[YOUR OBJECTIVE] Convert every one of the records below into a JSON list of strings with one string per line, skipping blank lines and leaving out the pictures.

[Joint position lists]
((
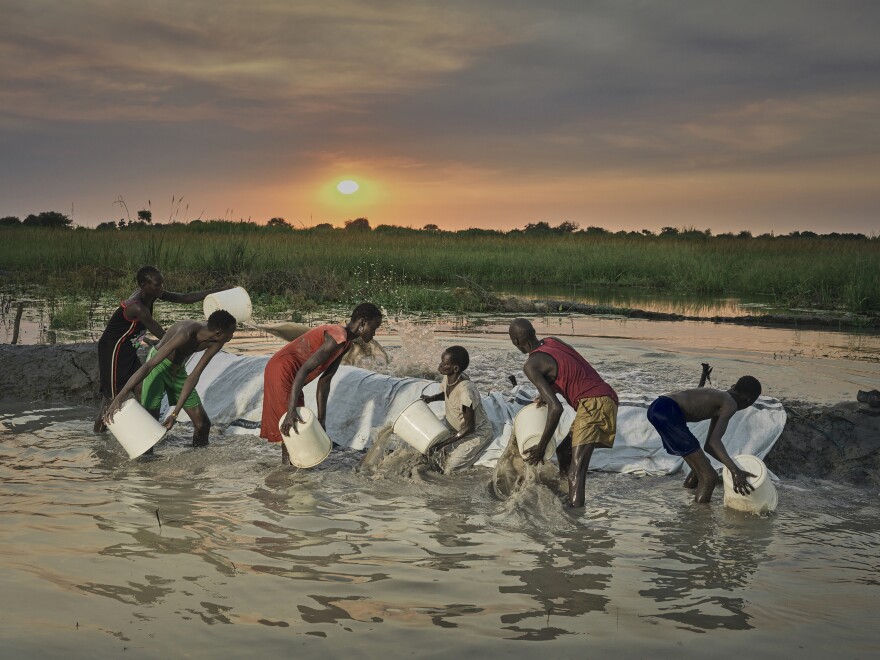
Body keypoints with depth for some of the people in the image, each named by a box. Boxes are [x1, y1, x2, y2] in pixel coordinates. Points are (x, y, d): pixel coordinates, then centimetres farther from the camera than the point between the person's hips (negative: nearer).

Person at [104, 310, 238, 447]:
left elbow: (194, 377, -18)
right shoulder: (186, 334, -38)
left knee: (203, 424, 3)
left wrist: (175, 413, -25)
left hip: (178, 370, 6)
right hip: (158, 366, -6)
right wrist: (119, 397, -43)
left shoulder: (216, 343, -18)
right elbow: (148, 366, -40)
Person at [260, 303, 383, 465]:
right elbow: (304, 370, -30)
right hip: (281, 372, -11)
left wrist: (321, 419, 7)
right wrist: (291, 410, -36)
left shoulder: (346, 342, 10)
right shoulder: (338, 338, -22)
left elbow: (325, 381, 11)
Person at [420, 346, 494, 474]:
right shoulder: (447, 378, -12)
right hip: (456, 429, 8)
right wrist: (431, 398, -5)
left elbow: (469, 428, -28)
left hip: (476, 433, -8)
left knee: (449, 469, -16)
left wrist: (442, 444, -28)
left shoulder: (465, 390, -36)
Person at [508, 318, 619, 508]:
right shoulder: (553, 341, 15)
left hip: (593, 404, -9)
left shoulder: (531, 365, -9)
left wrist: (541, 447, -11)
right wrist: (546, 393, 22)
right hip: (605, 400, 9)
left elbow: (556, 408, -18)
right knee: (563, 452, 19)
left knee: (576, 467, -19)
))
[FINAL ANSWER]
[
  "Body keypoints with depth for some of the people in the image, each named by a box. Boxes are [x1, y1, x2, y2] in pixel coordinates. Points are (x, y, d): pixel coordinates, then centimetres farther from the camera than the point between the person's hips (negative: nearer).",
  "Person at [104, 310, 238, 447]:",
  "left elbow: (194, 377, -18)",
  "right shoulder: (186, 334, -38)",
  "left knee: (203, 424, 3)",
  "left wrist: (175, 413, -25)",
  "left hip: (178, 370, 6)",
  "right hip: (158, 366, -6)",
  "right wrist: (119, 397, -43)",
  "left shoulder: (216, 343, -18)",
  "right elbow: (148, 366, -40)",
  "Person at [260, 303, 383, 465]:",
  "right elbow: (304, 370, -30)",
  "right hip: (281, 372, -11)",
  "left wrist: (321, 419, 7)",
  "right wrist: (291, 410, -36)",
  "left shoulder: (346, 342, 10)",
  "right shoulder: (338, 338, -22)",
  "left elbow: (325, 381, 11)",
  "Person at [420, 346, 494, 474]:",
  "right shoulder: (447, 378, -12)",
  "right hip: (456, 429, 8)",
  "right wrist: (431, 398, -5)",
  "left elbow: (469, 428, -28)",
  "left hip: (476, 433, -8)",
  "left knee: (449, 469, -16)",
  "left wrist: (442, 444, -28)",
  "left shoulder: (465, 390, -36)",
  "Person at [508, 318, 619, 508]:",
  "right shoulder: (553, 341, 15)",
  "left hip: (593, 404, -9)",
  "left shoulder: (531, 365, -9)",
  "left wrist: (541, 447, -11)",
  "right wrist: (546, 393, 22)",
  "right hip: (605, 400, 9)",
  "left elbow: (556, 408, -18)",
  "right knee: (563, 452, 19)",
  "left knee: (576, 467, -19)"
]